His lips curved into the smallest of smiles, bubbling his cheeks and revealing a hint of a dimple. It transformed him into a man who was lighter and more open. Flora’s heart beat so loud it almost choked her words off.
He didn’t ask her ‘what?’. He knew what she meant. She worked damn hard for that glimpse of him.
“I’m Rhys,” he said.
“Reese?” She spelled it out.
“R-h-y-s,” he corrected.
The fidgety woman stilled suddenly. The noise of her ceased and it brought his attention around. Now it was Flora’s turned to look away. Irish. Goddamn Irish man. A hundred questions frothed up in her mind and she clenched her jaw against them.
“What?” he prompted, sensing her hesitation.
“Come whenever,” she said abruptly. “I’m usually here 9-2.”
Flora walked away, fast.

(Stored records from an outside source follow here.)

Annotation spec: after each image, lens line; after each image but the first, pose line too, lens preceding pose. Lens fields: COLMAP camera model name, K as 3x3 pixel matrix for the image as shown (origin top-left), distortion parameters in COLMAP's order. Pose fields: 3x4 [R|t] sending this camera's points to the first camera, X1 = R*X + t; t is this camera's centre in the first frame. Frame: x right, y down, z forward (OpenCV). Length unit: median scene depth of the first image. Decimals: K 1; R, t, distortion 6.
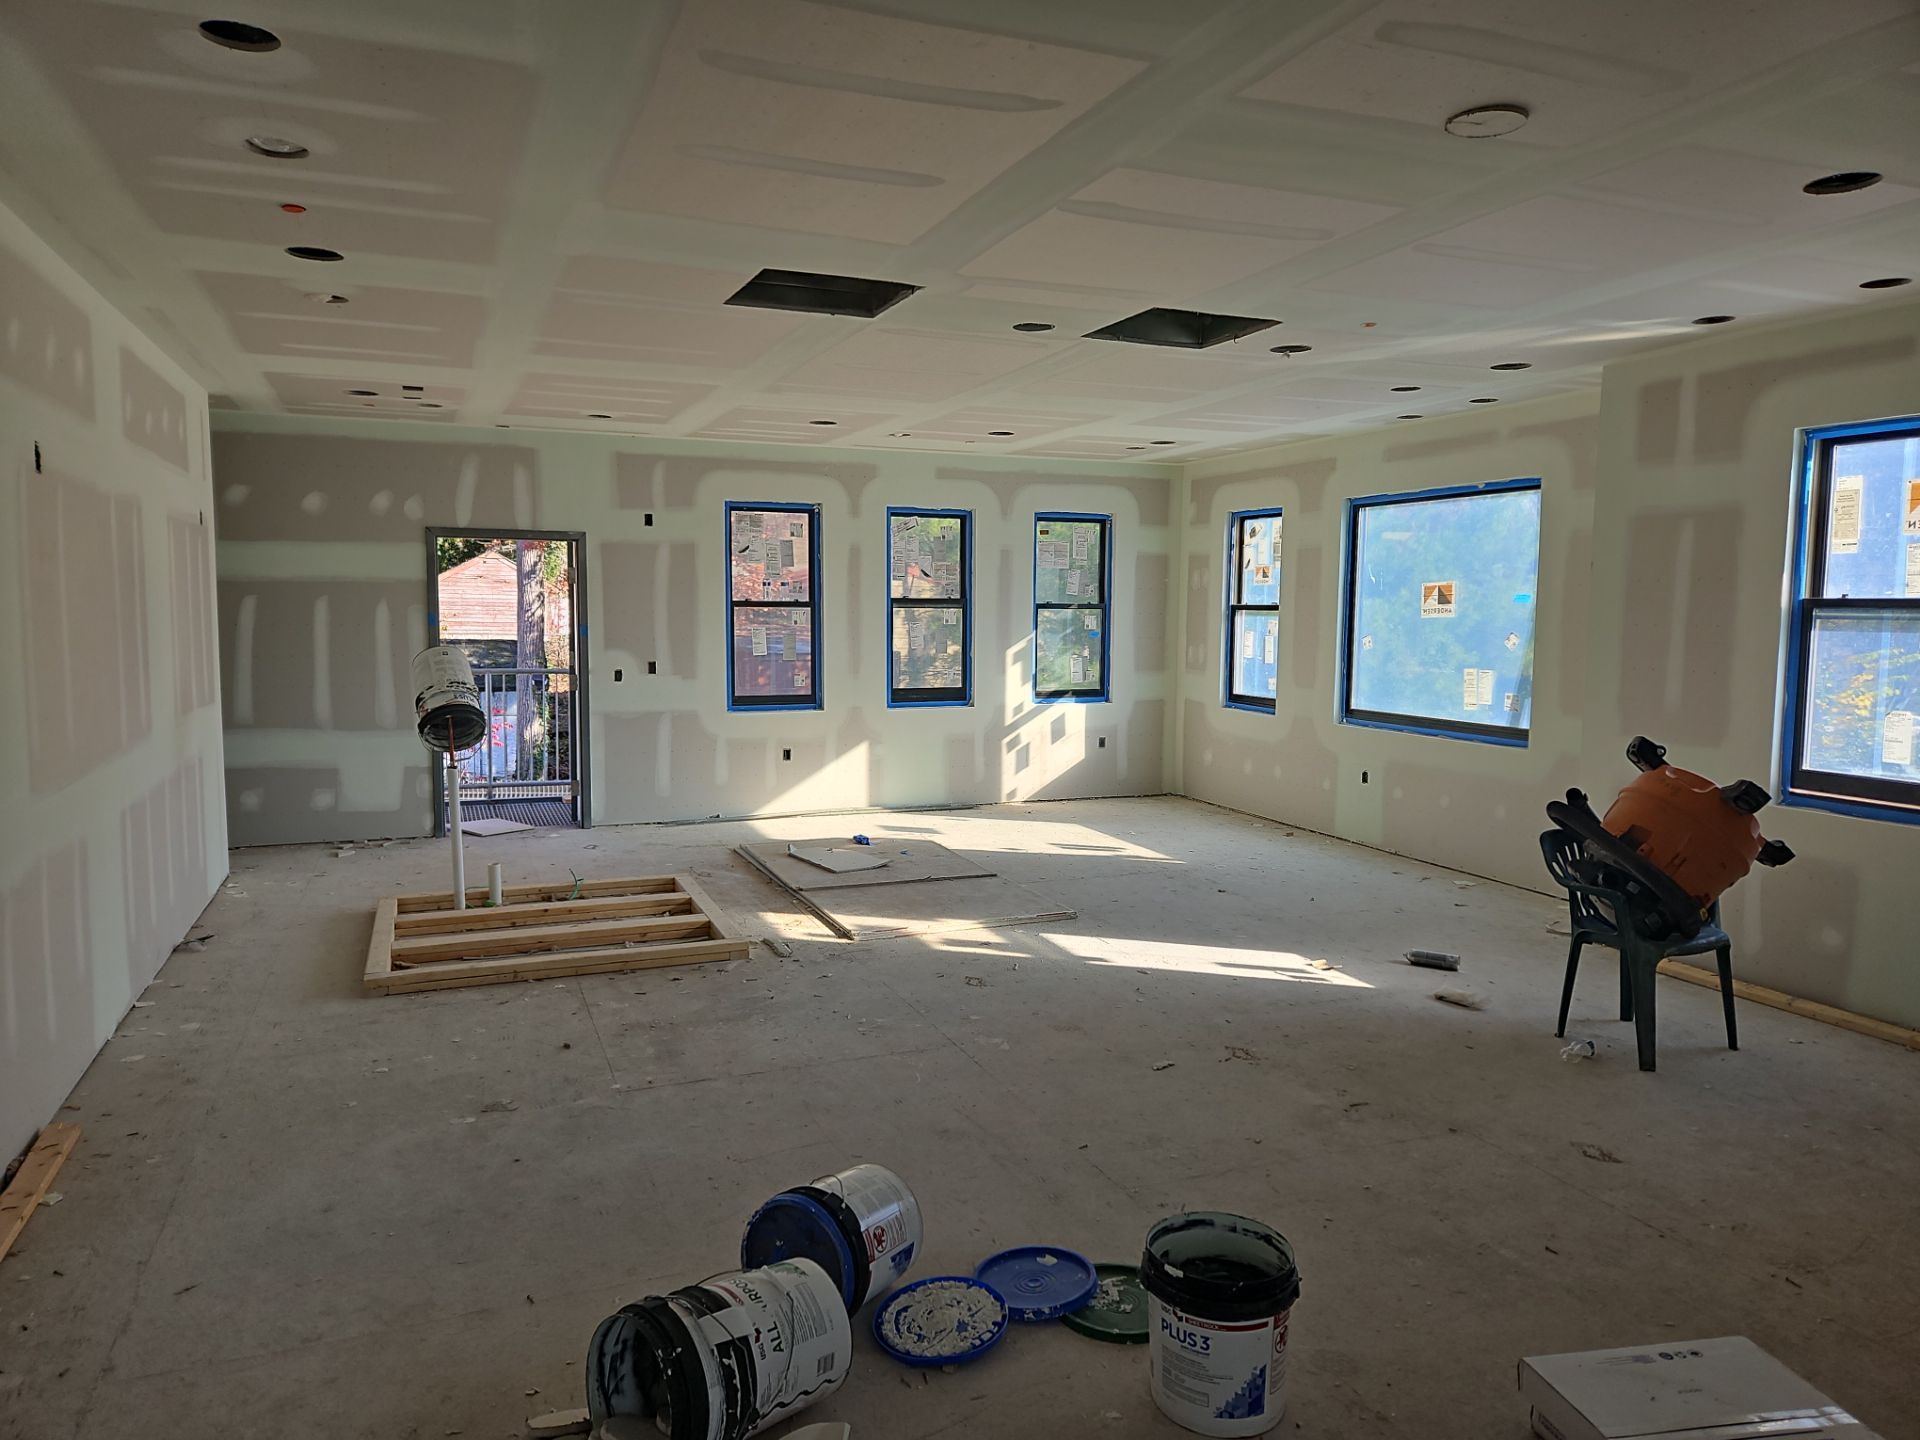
lens RADIAL K [[1277.5, 0, 956.2], [0, 1277.5, 718.2], [0, 0, 1]] dist [0.090900, -0.082037]
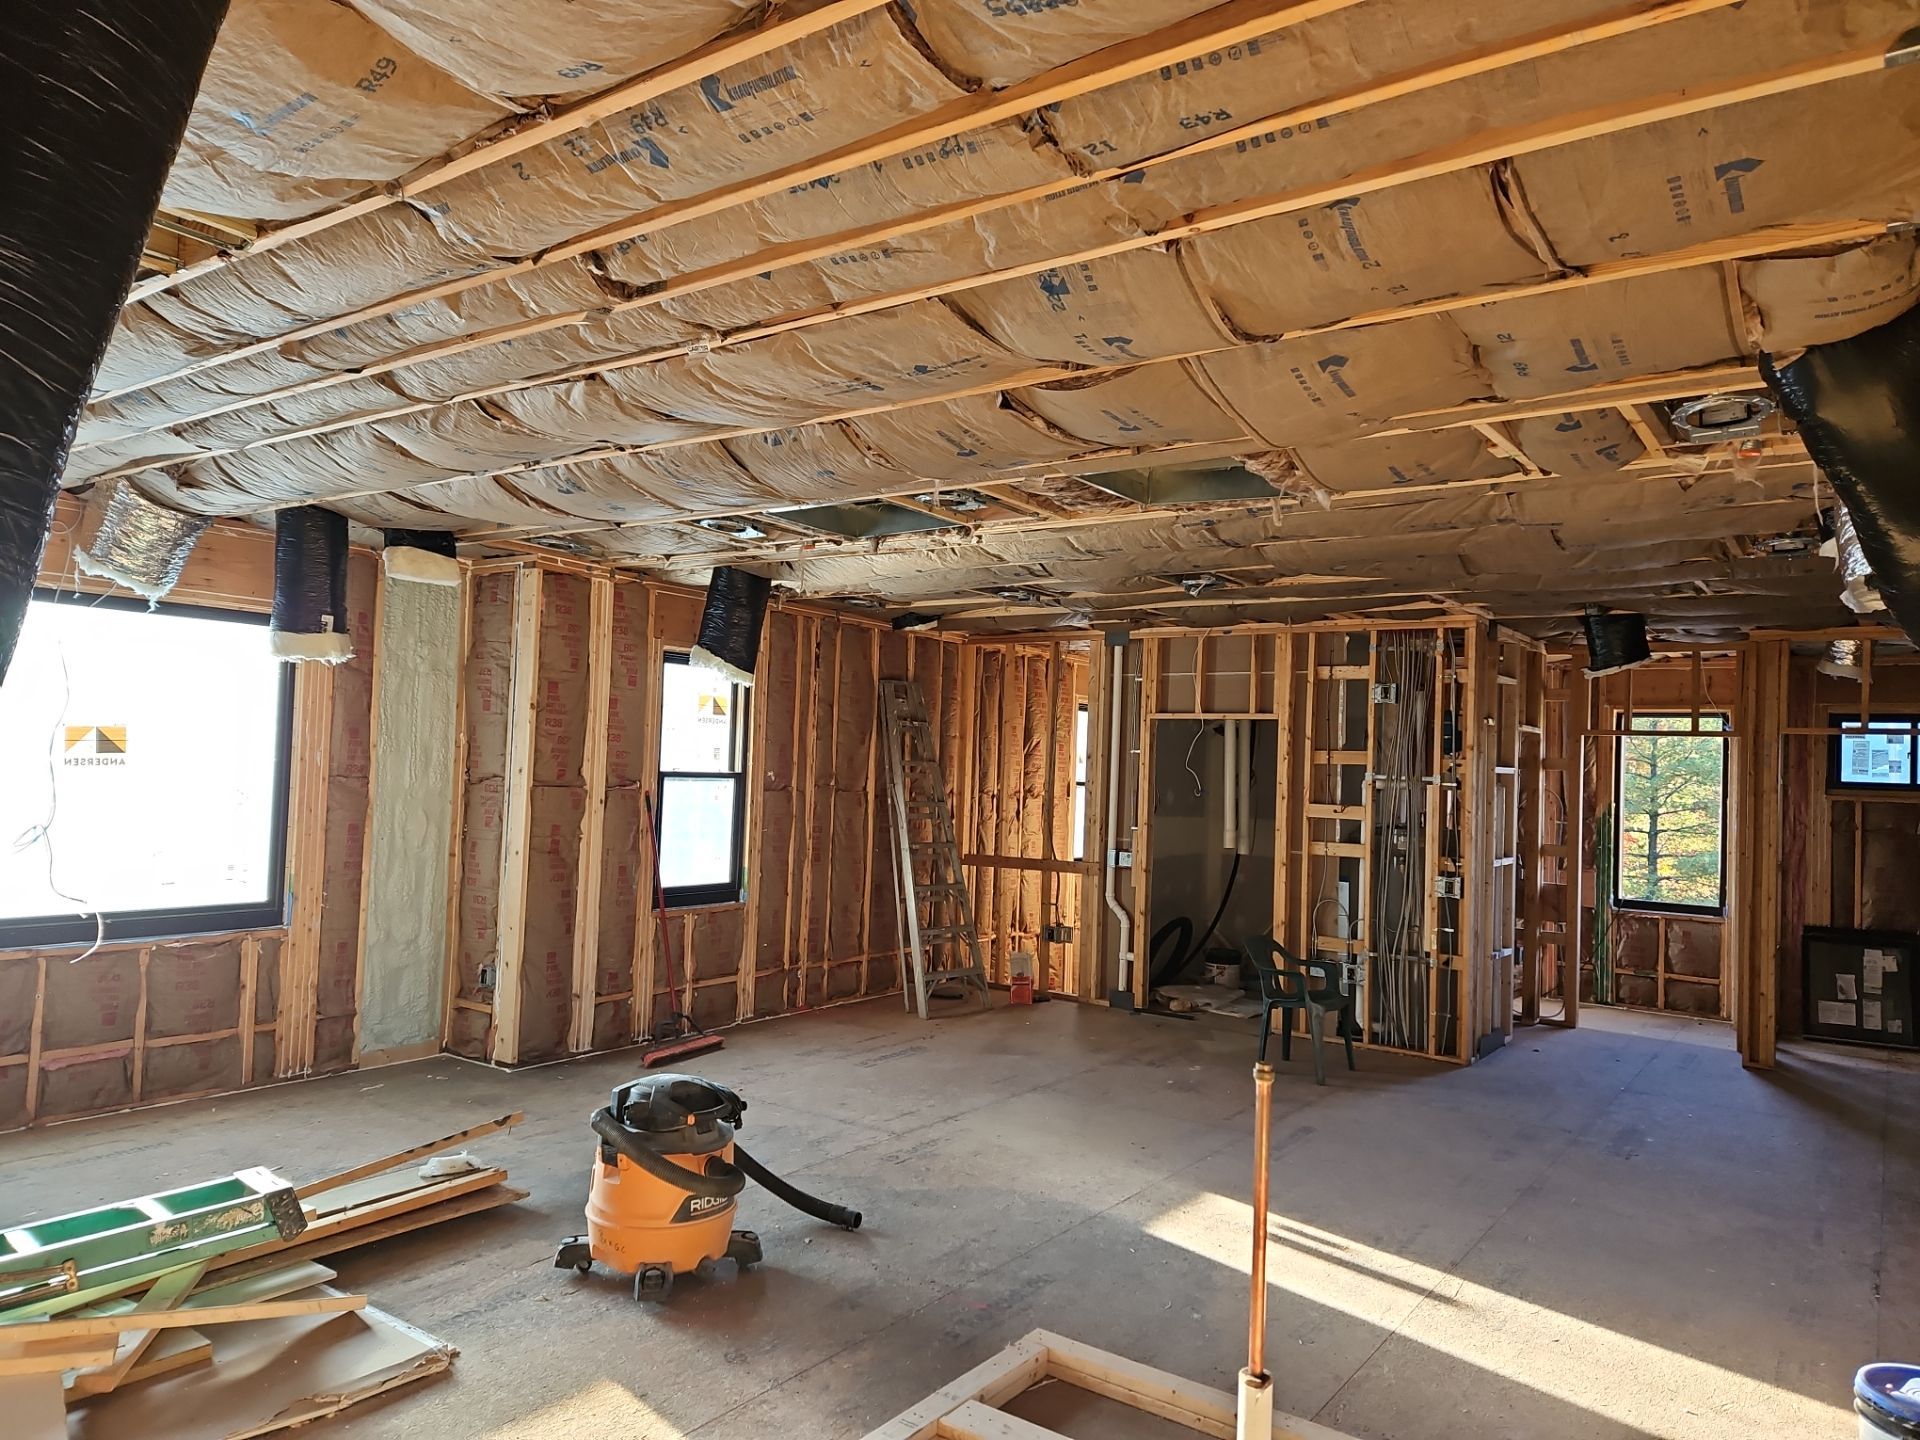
lens RADIAL K [[1277.5, 0, 956.2], [0, 1277.5, 718.2], [0, 0, 1]] dist [0.090900, -0.082037]
pose [[-0.529099, 0.007217, 0.848529, -0.668852], [0.036523, 0.999231, 0.014275, -0.135862], [-0.847774, 0.038544, -0.528956, 1.326309]]
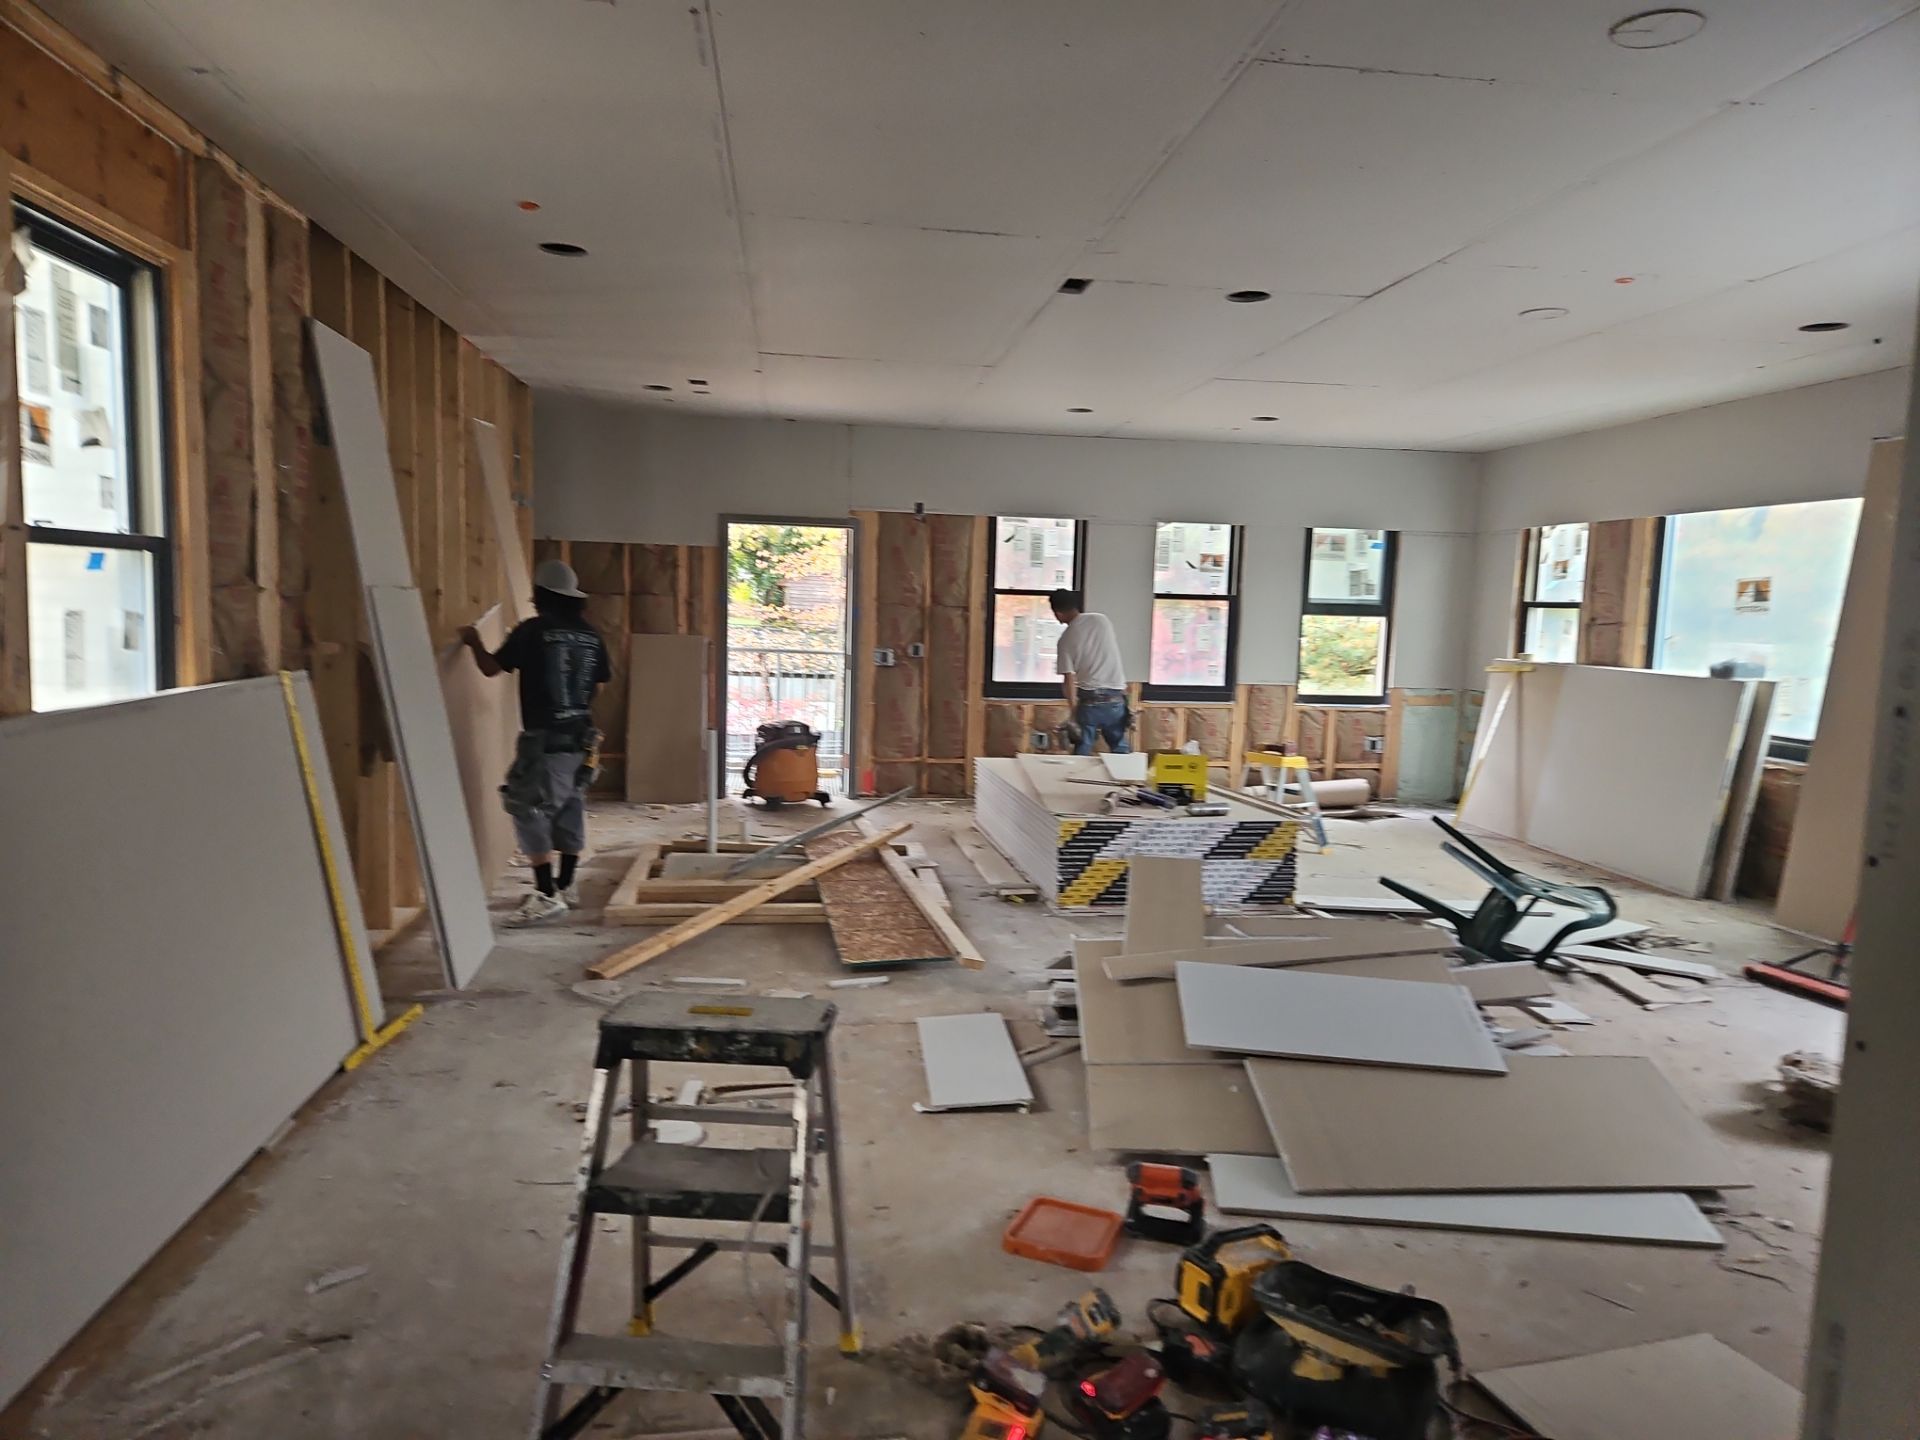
lens RADIAL K [[1265.4, 0, 963.7], [0, 1265.4, 745.8], [0, 0, 1]] dist [0.095627, -0.085750]
pose [[0.968851, 0.050373, -0.242466, 0.087236], [-0.045681, 0.998645, 0.024939, 0.016880], [0.243394, -0.013086, 0.969839, 0.004290]]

She walked into her salon, passed all the waiting clientele and straight back into the break room where she sat in a corner and buried her face in her knees, trying to breathe. More than a “feeling”, she thought. It was deja vu. It was a memory. A pre-memory not realized until the moment it happened.
She’d dreamed this all when she was just a girl. It was the dream that had been the start of her ending, all those years ago.